4) dichiara l’illegittimità costituzionale dell’art. 1, comma 4, della legge della Provincia autonoma di Trento 30 novembre 2020, n. 13, recante «Modificazioni della legge provinciale 23 marzo 2020, n. 2, e della legge provinciale 13 maggio 2020, n. 3, in materia di contratti pubblici, e modificazioni della legge provinciale 30 dicembre 2014, n. 14, in materia di imposta immobiliare semplice (IMIS)», nella parte in cui prevede «Nei lavori l’offerta tecnica può essere valutata anche sulla base di uno o più dei seguenti elementi»; dell’art. 2, comma 3, della legge prov. Trento n. 13 del 2020, nella parte in cui prevede che, «Se i lavori sono aggiudicati con il criterio dell’offerta economicamente più vantaggiosa l’offerta tecnica può essere valutata anche sulla base di uno o più dei criteri previsti dall’articolo 2, comma 3, di questa legge»;

5) dichiara l’illegittimità costituzionale degli artt. 13, comma 1, 14, 16, 17, 18, 19 e 22 della legge della Provincia autonoma di Bolzano 16 aprile 2020, n. 3 (Variazioni al bilancio di previsione della Provincia autonoma di Bolzano per gli esercizi 2020, 2021 e 2022 e altre disposizioni);

6) dichiara l’illegittimità costituzionale dell’art. 23 della legge prov. Bolzano n. 3 del 2020, limitatamente alle parole «di cui agli articoli 13, 14» e «16, 17, 18, 19 e 22»;

7) dichiara inammissibili le questioni di legittimità costituzionale dell’art. 6, commi 1, 2, primo periodo, e 3, primo periodo, della legge prov. Trento n. 2 del 2020, promosse in riferimento all’art. 117, secondo comma, lettera e), della Costituzione, dal Presidente del Consiglio dei ministri con il ricorso n. 50 del 2020 indicato in epigrafe;

8) dichiara inammissibile la questione di legittimità costituzionale dell’art. 52, comma 8, della legge prov.
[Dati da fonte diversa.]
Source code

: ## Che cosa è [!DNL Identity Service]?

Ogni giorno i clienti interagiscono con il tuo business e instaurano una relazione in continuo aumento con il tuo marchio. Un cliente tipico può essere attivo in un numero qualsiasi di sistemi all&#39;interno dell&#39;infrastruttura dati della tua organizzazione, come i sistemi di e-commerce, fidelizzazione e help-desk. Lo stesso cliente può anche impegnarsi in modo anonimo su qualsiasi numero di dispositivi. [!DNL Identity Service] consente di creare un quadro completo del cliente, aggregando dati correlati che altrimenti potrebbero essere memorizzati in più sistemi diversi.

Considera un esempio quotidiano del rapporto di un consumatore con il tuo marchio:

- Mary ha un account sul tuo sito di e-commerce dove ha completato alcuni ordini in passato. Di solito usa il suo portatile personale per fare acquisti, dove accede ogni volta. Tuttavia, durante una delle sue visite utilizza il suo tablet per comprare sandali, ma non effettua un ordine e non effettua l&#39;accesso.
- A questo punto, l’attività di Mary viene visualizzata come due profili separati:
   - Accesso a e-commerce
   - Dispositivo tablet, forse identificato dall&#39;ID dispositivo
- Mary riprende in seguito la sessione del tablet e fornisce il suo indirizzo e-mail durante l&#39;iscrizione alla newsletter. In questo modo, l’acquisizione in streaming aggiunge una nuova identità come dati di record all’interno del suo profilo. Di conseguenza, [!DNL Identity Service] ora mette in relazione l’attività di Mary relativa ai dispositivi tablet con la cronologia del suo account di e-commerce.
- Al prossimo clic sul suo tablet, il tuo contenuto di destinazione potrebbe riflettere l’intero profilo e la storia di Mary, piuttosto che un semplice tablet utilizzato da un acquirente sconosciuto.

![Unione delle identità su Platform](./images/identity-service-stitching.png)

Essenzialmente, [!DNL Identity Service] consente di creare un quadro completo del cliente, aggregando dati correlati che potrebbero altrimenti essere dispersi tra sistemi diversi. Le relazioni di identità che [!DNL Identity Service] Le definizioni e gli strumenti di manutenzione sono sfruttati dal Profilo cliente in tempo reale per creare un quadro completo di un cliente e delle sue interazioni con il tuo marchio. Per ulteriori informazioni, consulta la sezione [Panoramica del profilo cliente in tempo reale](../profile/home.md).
Trento n. 3 del 2020, promossa in riferimento agli artt. 4 e 8 del decreto del Presidente della Repubblica, 31 agosto 1972, n. 670 (Approvazione del testo unico delle leggi costituzionali concernenti lo statuto speciale per il Trentino-Alto Adige), in relazione all’art. 117, secondo comma, lettera e), Cost., dal Presidente del Consiglio dei ministri con il ricorso n. 59 del 2020 indicato in epigrafe;

9) dichiara inammissibili le questioni di legittimità costituzionale dell’art. 57, comma 1, della legge prov. Trento n. 3 del 2020, che ha introdotto l’art. 7-bis nella legge prov. Trento n. 2 del 2020, promosse, in riferimento ai limiti statutari, in relazione all’art. 117, secondo comma, lettere e) ed l), Cost., dal Presidente del Consiglio dei ministri con il ricorso n. 59 del 2020 indicato in epigrafe;

10) dichiara inammissibile la questione di legittimità costituzionale dell’art. 29 legge della Provincia di Trento 6 agosto 2020, n. 6 (Assestamento del bilancio di previsione della Provincia autonoma di Trento per gli esercizi finanziari 2020 - 2022), che ha modificato l’art. 3 della legge prov. n. 2 del 2020, promossa, in riferimento al d.P.R. n. 670 del 1972, in relazione all’art. 117, secondo comma, lettera e), Cost., dal Presidente del Consiglio dei ministri con il ricorso n. 92 del 2020.

Così deciso in Roma, nella sede della Corte costituzionale, Palazzo della Consulta, l’11 e il 25 novembre 2021.

F.to:

Giancarlo CORAGGIO, Presidente

Emanuela NAVARRETTA, Redattrice

Roberto MILANA, Direttore della Cancelleria

Depositata in Cancelleria il 28 gennaio 2022.